The Dog Days Are Over
© Piet Goethals

PROJECT

The Dog Days Are Over

In THE DOG DAYS ARE OVER, the dancer is defined as a pure performer, striving after perfection. Subjected to a complex, mathematical, vigorous and exhausting choreography executed in forced uniformity, the eight dancers ultimately slip up. And then their masks fall.

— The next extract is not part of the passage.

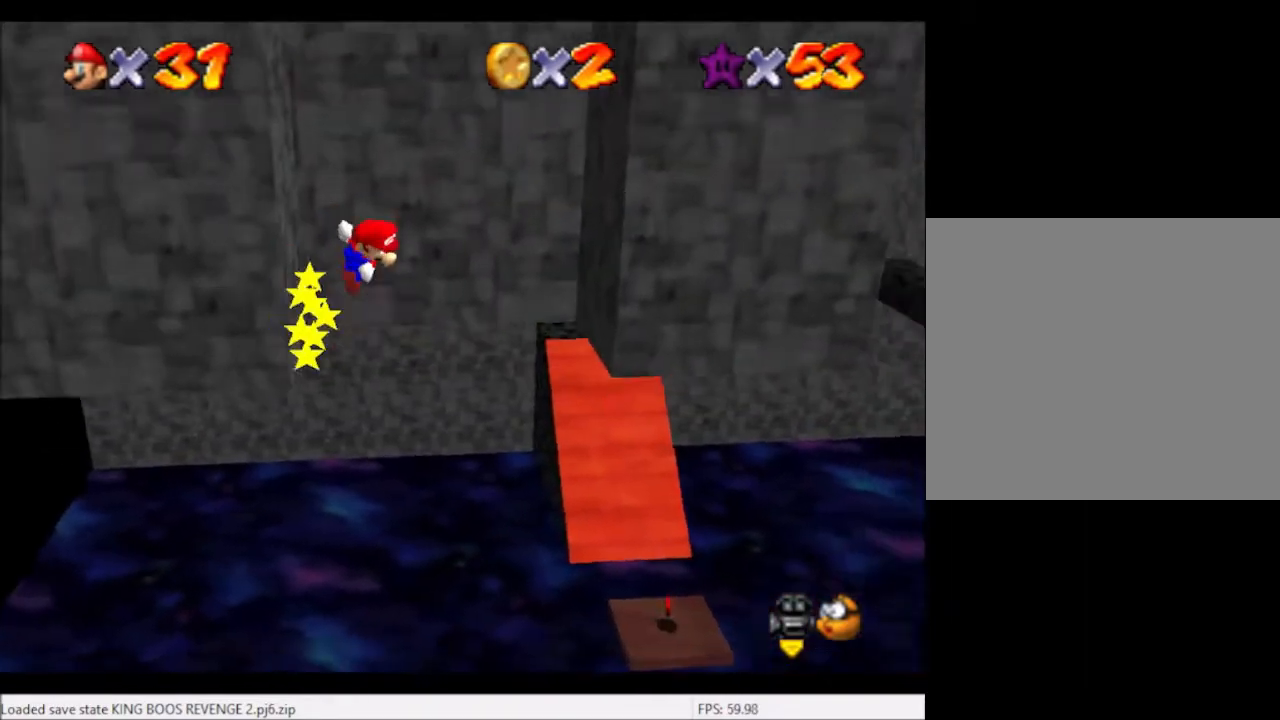
{"buttons": [], "left_stick": "up-left", "right_stick": "center", "events": [[33, "L2", "up"], [400, "A", "up"], [500, "left_stick", "up-left"]]}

The American photographer Philippe Halsman once said: “When you ask a person to jump, his attention is mostly directed toward the act of jumping and the mask falls so that the real person appears.” Jan Martens takes this stand as a starting point for THE DOG DAYS ARE OVER and exposes through the jump the person behind the dancer. Thanks to its radical choreographic form, THE DOG DAYS ARE OVER reveals the audience’s perception of dancers, choreographers, spectators and the current cultural policy. Where does the thin line between art and entertainment lie? Who are we as an audience when we contemplate the suffering of dancers from the theatre like a bullfight in an arena? What do we want to get as audience? Do we want to experience an intensity that we do not feel in our everyday life? Do we want to experience beauty that is perhaps not visible in our everyday life? Is contemporary dance striptease for the elite? THE DOG DAYS ARE OVER makes the viewer shift in his position: from being merely subjected to the experience to actively reflecting on it.